* _Exercise goal_:
Can you copy out every line of the data below, word for word, with nothing changed or left out?

Source data:

+ + + + +

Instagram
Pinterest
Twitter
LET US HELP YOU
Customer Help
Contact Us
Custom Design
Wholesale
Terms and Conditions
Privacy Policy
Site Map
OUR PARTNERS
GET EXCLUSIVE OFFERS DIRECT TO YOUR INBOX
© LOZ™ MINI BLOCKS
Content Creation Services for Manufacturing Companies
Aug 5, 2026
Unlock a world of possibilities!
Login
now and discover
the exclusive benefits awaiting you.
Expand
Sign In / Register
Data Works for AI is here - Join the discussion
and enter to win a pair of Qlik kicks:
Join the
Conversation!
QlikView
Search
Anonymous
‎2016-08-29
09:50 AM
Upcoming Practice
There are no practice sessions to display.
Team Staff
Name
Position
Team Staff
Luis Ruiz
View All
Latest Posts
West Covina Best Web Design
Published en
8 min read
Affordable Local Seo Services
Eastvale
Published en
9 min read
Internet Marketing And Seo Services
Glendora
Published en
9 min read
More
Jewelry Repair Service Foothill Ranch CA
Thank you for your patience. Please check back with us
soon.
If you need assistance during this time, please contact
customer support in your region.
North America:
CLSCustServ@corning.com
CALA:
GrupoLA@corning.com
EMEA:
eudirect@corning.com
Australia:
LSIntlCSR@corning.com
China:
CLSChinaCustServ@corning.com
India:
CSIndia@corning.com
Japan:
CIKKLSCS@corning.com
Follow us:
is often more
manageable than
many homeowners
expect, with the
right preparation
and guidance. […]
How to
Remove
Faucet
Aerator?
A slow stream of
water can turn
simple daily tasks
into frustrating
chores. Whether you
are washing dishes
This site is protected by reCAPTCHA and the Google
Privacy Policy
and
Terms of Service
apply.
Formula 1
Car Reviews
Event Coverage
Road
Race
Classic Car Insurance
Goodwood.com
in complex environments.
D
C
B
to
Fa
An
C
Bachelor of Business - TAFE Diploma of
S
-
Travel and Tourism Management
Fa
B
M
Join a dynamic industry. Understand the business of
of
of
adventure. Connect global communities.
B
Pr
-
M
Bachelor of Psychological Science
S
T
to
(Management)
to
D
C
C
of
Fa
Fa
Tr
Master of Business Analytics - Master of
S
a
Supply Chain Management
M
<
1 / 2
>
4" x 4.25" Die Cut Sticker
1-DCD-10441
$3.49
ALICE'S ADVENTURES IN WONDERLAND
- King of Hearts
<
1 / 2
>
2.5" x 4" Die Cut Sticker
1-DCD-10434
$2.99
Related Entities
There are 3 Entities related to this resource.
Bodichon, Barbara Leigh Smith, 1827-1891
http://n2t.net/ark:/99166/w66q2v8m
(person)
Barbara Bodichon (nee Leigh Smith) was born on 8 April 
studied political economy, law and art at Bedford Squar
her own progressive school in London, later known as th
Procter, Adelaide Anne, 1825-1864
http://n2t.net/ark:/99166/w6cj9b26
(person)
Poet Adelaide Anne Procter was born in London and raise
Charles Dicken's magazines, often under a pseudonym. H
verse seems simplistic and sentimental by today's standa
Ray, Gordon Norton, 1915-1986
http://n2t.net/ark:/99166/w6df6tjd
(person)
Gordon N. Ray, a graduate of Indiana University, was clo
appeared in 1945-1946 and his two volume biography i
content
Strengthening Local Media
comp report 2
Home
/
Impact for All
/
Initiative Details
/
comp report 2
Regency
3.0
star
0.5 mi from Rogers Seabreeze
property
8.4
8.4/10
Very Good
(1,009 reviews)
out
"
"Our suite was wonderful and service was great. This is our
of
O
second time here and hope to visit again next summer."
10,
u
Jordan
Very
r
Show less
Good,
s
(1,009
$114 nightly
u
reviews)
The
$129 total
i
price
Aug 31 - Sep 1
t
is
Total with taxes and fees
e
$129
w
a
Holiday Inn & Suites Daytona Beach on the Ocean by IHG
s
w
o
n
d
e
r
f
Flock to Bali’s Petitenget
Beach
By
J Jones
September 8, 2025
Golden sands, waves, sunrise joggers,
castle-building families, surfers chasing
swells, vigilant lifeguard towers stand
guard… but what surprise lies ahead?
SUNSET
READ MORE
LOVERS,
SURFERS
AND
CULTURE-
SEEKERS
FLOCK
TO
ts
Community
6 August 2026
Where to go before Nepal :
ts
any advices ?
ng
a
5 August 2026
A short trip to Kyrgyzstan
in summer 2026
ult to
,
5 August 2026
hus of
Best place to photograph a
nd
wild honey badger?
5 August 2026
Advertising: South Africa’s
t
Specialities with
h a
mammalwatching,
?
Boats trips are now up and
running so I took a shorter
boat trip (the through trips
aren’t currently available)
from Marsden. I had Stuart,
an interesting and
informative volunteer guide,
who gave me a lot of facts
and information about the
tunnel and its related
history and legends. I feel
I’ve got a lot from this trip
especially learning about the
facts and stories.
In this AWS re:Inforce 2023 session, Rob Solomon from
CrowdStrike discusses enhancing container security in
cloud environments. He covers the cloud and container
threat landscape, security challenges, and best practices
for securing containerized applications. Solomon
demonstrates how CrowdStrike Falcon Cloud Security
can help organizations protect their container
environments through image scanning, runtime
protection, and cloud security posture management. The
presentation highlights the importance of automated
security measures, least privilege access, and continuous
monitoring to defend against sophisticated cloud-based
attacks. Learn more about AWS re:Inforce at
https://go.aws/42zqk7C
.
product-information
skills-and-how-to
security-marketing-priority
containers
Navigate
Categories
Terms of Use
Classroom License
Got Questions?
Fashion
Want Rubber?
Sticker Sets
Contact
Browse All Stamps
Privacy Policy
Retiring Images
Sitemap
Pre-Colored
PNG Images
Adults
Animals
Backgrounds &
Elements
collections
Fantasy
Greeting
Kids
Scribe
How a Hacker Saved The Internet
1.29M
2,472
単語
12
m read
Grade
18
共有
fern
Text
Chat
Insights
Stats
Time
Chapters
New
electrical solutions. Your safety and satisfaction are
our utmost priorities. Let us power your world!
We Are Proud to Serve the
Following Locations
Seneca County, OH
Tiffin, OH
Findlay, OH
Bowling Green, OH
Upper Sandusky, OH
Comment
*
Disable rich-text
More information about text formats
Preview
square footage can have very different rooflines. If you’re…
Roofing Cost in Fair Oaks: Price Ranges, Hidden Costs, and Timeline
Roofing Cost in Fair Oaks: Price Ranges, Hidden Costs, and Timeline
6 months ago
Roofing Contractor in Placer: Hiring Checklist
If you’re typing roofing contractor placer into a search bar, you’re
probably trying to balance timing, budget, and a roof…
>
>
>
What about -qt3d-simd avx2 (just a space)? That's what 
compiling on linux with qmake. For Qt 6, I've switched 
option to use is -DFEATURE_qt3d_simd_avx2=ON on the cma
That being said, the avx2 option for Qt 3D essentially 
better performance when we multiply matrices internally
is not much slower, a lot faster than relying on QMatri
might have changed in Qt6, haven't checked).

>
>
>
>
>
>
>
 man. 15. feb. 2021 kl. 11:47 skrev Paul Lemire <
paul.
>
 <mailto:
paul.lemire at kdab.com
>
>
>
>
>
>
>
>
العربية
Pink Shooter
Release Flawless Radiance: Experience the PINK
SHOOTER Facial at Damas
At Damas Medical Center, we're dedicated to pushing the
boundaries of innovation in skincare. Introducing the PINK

+ + + + +

* _Reply to the task_:
Instagram
Pinterest
Twitter
LET US HELP YOU
Customer Help
Contact Us
Custom Design
Wholesale
Terms and Conditions
Privacy Policy
Site Map
OUR PARTNERS
GET EXCLUSIVE OFFERS DIRECT TO YOUR INBOX
© LOZ™ MINI BLOCKS
Content Creation Services for Manufacturing Companies
Aug 5, 2026
Unlock a world of possibilities!
Login
now and discover
the exclusive benefits awaiting you.
Expand
Sign In / Register
Data Works for AI is here - Join the discussion
and enter to win a pair of Qlik kicks:
Join the
Conversation!
QlikView
Search
Anonymous
‎2016-08-29
09:50 AM
Upcoming Practice
There are no practice sessions to display.
Team Staff
Name
Position
Team Staff
Luis Ruiz
View All
Latest Posts
West Covina Best Web Design
Published en
8 min read
Affordable Local Seo Services
Eastvale
Published en
9 min read
Internet Marketing And Seo Services
Glendora
Published en
9 min read
More
Jewelry Repair Service Foothill Ranch CA
Thank you for your patience. Please check back with us
soon.
If you need assistance during this time, please contact
customer support in your region.
North America:
CLSCustServ@corning.com
CALA:
GrupoLA@corning.com
EMEA:
eudirect@corning.com
Australia:
LSIntlCSR@corning.com
China:
CLSChinaCustServ@corning.com
India:
CSIndia@corning.com
Japan:
CIKKLSCS@corning.com
Follow us:
is often more
manageable than
many homeowners
expect, with the
right preparation
and guidance. […]
How to
Remove
Faucet
Aerator?
A slow stream of
water can turn
simple daily tasks
into frustrating
chores. Whether you
are washing dishes
This site is protected by reCAPTCHA and the Google
Privacy Policy
and
Terms of Service
apply.
Formula 1
Car Reviews
Event Coverage
Road
Race
Classic Car Insurance
Goodwood.com
in complex environments.
D
C
B
to
Fa
An
C
Bachelor of Business - TAFE Diploma of
S
-
Travel and Tourism Management
Fa
B
M
Join a dynamic industry. Understand the business of
of
of
adventure. Connect global communities.
B
Pr
-
M
Bachelor of Psychological Science
S
T
to
(Management)
to
D
C
C
of
Fa
Fa
Tr
Master of Business Analytics - Master of
S
a
Supply Chain Management
M
<
1 / 2
>
4" x 4.25" Die Cut Sticker
1-DCD-10441
$3.49
ALICE'S ADVENTURES IN WONDERLAND
- King of Hearts
<
1 / 2
>
2.5" x 4" Die Cut Sticker
1-DCD-10434
$2.99
Related Entities
There are 3 Entities related to this resource.
Bodichon, Barbara Leigh Smith, 1827-1891
http://n2t.net/ark:/99166/w66q2v8m
(person)
Barbara Bodichon (nee Leigh Smith) was born on 8 April 
studied political economy, law and art at Bedford Squar
her own progressive school in London, later known as th
Procter, Adelaide Anne, 1825-1864
http://n2t.net/ark:/99166/w6cj9b26
(person)
Poet Adelaide Anne Procter was born in London and raise
Charles Dicken's magazines, often under a pseudonym. H
verse seems simplistic and sentimental by today's standa
Ray, Gordon Norton, 1915-1986
http://n2t.net/ark:/99166/w6df6tjd
(person)
Gordon N. Ray, a graduate of Indiana University, was clo
appeared in 1945-1946 and his two volume biography i
content
Strengthening Local Media
comp report 2
Home
/
Impact for All
/
Initiative Details
/
comp report 2
Regency
3.0
star
0.5 mi from Rogers Seabreeze
property
8.4
8.4/10
Very Good
(1,009 reviews)
out
"
"Our suite was wonderful and service was great. This is our
of
O
second time here and hope to visit again next summer."
10,
u
Jordan
Very
r
Show less
Good,
s
(1,009
$114 nightly
u
reviews)
The
$129 total
i
price
Aug 31 - Sep 1
t
is
Total with taxes and fees
e
$129
w
a
Holiday Inn & Suites Daytona Beach on the Ocean by IHG
s
w
o
n
d
e
r
f
Flock to Bali’s Petitenget
Beach
By
J Jones
September 8, 2025
Golden sands, waves, sunrise joggers,
castle-building families, surfers chasing
swells, vigilant lifeguard towers stand
guard… but what surprise lies ahead?
SUNSET
READ MORE
LOVERS,
SURFERS
AND
CULTURE-
SEEKERS
FLOCK
TO
ts
Community
6 August 2026
Where to go before Nepal :
ts
any advices ?
ng
a
5 August 2026
A short trip to Kyrgyzstan
in summer 2026
ult to
,
5 August 2026
hus of
Best place to photograph a
nd
wild honey badger?
5 August 2026
Advertising: South Africa’s
t
Specialities with
h a
mammalwatching,
?
Boats trips are now up and
running so I took a shorter
boat trip (the through trips
aren’t currently available)
from Marsden. I had Stuart,
an interesting and
informative volunteer guide,
who gave me a lot of facts
and information about the
tunnel and its related
history and legends. I feel
I’ve got a lot from this trip
especially learning about the
facts and stories.
In this AWS re:Inforce 2023 session, Rob Solomon from
CrowdStrike discusses enhancing container security in
cloud environments. He covers the cloud and container
threat landscape, security challenges, and best practices
for securing containerized applications. Solomon
demonstrates how CrowdStrike Falcon Cloud Security
can help organizations protect their container
environments through image scanning, runtime
protection, and cloud security posture management. The
presentation highlights the importance of automated
security measures, least privilege access, and continuous
monitoring to defend against sophisticated cloud-based
attacks. Learn more about AWS re:Inforce at
https://go.aws/42zqk7C
.
product-information
skills-and-how-to
security-marketing-priority
containers
Navigate
Categories
Terms of Use
Classroom License
Got Questions?
Fashion
Want Rubber?
Sticker Sets
Contact
Browse All Stamps
Privacy Policy
Retiring Images
Sitemap
Pre-Colored
PNG Images
Adults
Animals
Backgrounds &
Elements
collections
Fantasy
Greeting
Kids
Scribe
How a Hacker Saved The Internet
1.29M
2,472
単語
12
m read
Grade
18
共有
fern
Text
Chat
Insights
Stats
Time
Chapters
New
electrical solutions. Your safety and satisfaction are
our utmost priorities. Let us power your world!
We Are Proud to Serve the
Following Locations
Seneca County, OH
Tiffin, OH
Findlay, OH
Bowling Green, OH
Upper Sandusky, OH
Comment
*
Disable rich-text
More information about text formats
Preview
square footage can have very different rooflines. If you’re…
Roofing Cost in Fair Oaks: Price Ranges, Hidden Costs, and Timeline
Roofing Cost in Fair Oaks: Price Ranges, Hidden Costs, and Timeline
6 months ago
Roofing Contractor in Placer: Hiring Checklist
If you’re typing roofing contractor placer into a search bar, you’re
probably trying to balance timing, budget, and a roof…
>
>
>
What about -qt3d-simd avx2 (just a space)? That's what 
compiling on linux with qmake. For Qt 6, I've switched 
option to use is -DFEATURE_qt3d_simd_avx2=ON on the cma
That being said, the avx2 option for Qt 3D essentially 
better performance when we multiply matrices internally
is not much slower, a lot faster than relying on QMatri
might have changed in Qt6, haven't checked).

>
>
>
>
>
>
>
 man. 15. feb. 2021 kl. 11:47 skrev Paul Lemire <
paul.
>
 <mailto:
paul.lemire at kdab.com
>
>
>
>
>
>
>
>
العربية
Pink Shooter
Release Flawless Radiance: Experience the PINK
SHOOTER Facial at Damas
At Damas Medical Center, we're dedicated to pushing the
boundaries of innovation in skincare. Introducing the PINK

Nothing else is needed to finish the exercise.